## What you should do
The response should consist only of the lines from the one with "Arad la Musikverein, Viena" to the end of the data below, copied exactly and without pictures.

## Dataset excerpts

============

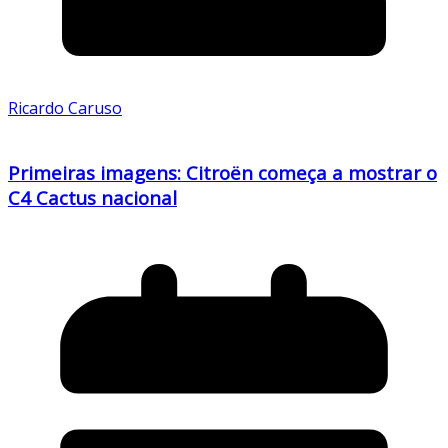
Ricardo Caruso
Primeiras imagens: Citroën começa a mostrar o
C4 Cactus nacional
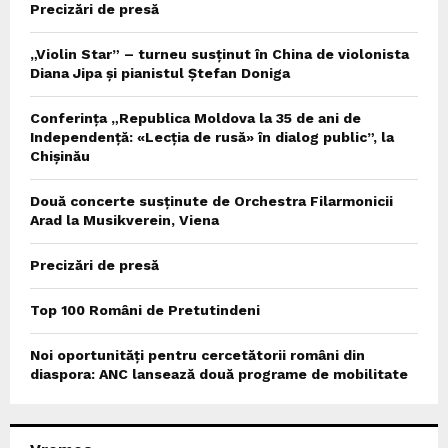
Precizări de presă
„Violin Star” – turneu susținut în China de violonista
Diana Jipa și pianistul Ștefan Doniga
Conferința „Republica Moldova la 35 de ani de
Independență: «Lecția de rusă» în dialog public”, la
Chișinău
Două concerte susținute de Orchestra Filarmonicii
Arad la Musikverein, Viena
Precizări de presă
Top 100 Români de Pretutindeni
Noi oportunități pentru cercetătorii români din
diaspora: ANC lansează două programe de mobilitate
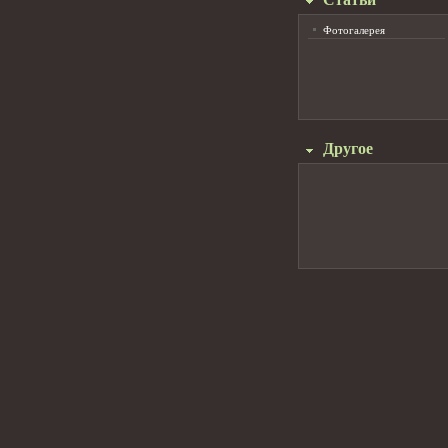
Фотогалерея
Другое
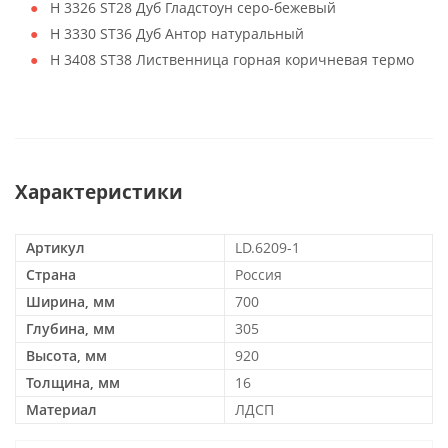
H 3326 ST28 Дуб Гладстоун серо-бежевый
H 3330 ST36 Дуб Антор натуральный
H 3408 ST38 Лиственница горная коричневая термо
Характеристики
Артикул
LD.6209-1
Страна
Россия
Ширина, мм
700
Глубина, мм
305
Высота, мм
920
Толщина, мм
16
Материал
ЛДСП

============

## Exercise solution
Arad la Musikverein, Viena
Precizări de presă
Top 100 Români de Pretutindeni
Noi oportunități pentru cercetătorii români din
diaspora: ANC lansează două programe de mobilitate
Фотогалерея
Другое
H 3326 ST28 Дуб Гладстоун серо-бежевый
H 3330 ST36 Дуб Антор натуральный
H 3408 ST38 Лиственница горная коричневая термо
Характеристики
Артикул
LD.6209-1
Страна
Россия
Ширина, мм
700
Глубина, мм
305
Высота, мм
920
Толщина, мм
16
Материал
ЛДСП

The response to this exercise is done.